If the result attribute of the paracite tag is parsed, then the service found a template that matches the citation (shown in the match tag) and extracted the metadata. If it didn't match a template, the attribute is set to failed and no metadata is returned.
Any metadata found is used to construct an OpenURL query, which is sent to CrossRef. In this example, the reference has the DOI doi:10.1111/j.1439-0469.2006.00354.x, which gives us a GUID to link the sequence to. This is an example of finding an existing GUID based on metadata, and thereby adding value to a GenBank record.

Sunday, 1 April 2007

Blogged

A couple of comments on bioGUID have appeared. Egon Willighagen posted a short note on Nature's Semantic Web for the Life Sciences forum, to which I've responded by clarifying what bioGUID does.

Leigh Dodds has a note on the All My Eye blog.
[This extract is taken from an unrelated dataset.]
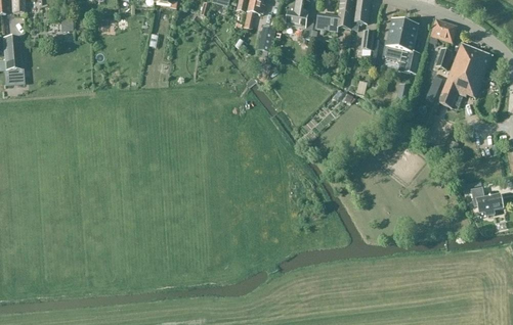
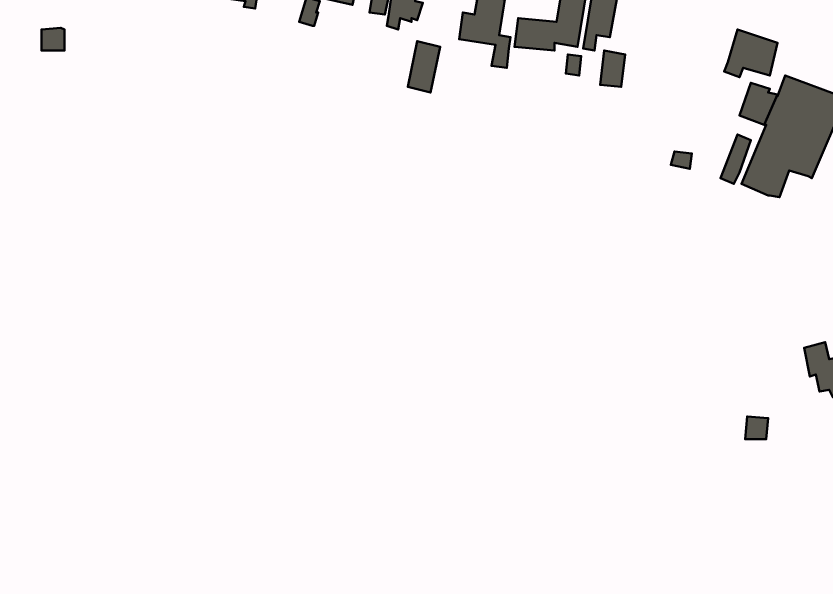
building: [384,19,419,72] -> none

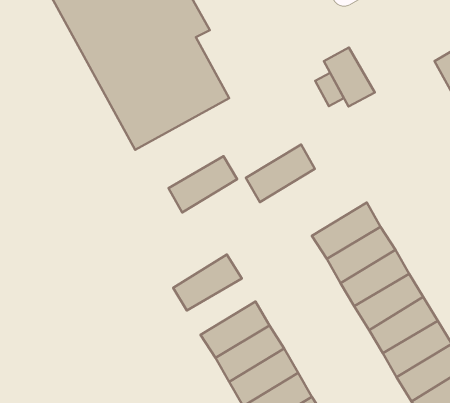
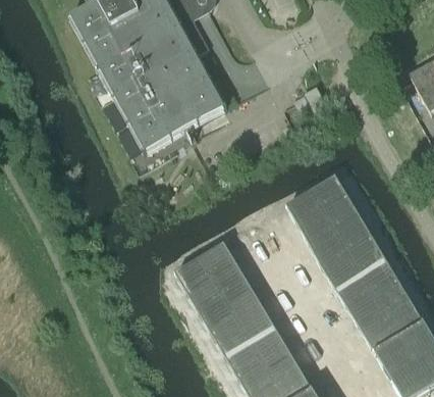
building: [324,47,375,106] -> none
building: [246,145,315,202] -> [287,177,348,228]
building: [169,156,237,212] -> [188,265,250,315]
Embarrasingly the example Leigh used was broken for a while because the California Academy of Sciences DiGIR provider was offline, but it's back now. This is one of the perils of federation. When it's online (or the metadata for the record is already in the cache), it looks like this (if your browser supports SVG):

Friday, 30 March 2007

Common Naming


Jonathan Rees pointed me to his document Common Naming, a "memo about effective use of shared URI's to link semantic web projects." It outlines a vision scarily like bioGUIDs, but with the added use of Persistent URLs (PURLs). To quote from the introduction:

In order for independently developed semantic web projects to work together, they need to share names for things that they both talk about. Common choice and consistent use of URI's forms the backbone of the semantic web.

For example, if two resources or applications talk about a database record (or the things it describes), they need to use a common URI for the record if a combination ('mashup') of the two resources is to connect information that each resource has relating to that record.

This is not generally the case now.

I see this document as reinforcement of my feeling that the lack of good URIs is perhaps the main thing holding us back from building really cool applications.

bioGUID

This is where I'll post comments about bioGUID, a tool to "bootstrap the biodiversity Semantic Web" (I say that with my tongue a little in my check).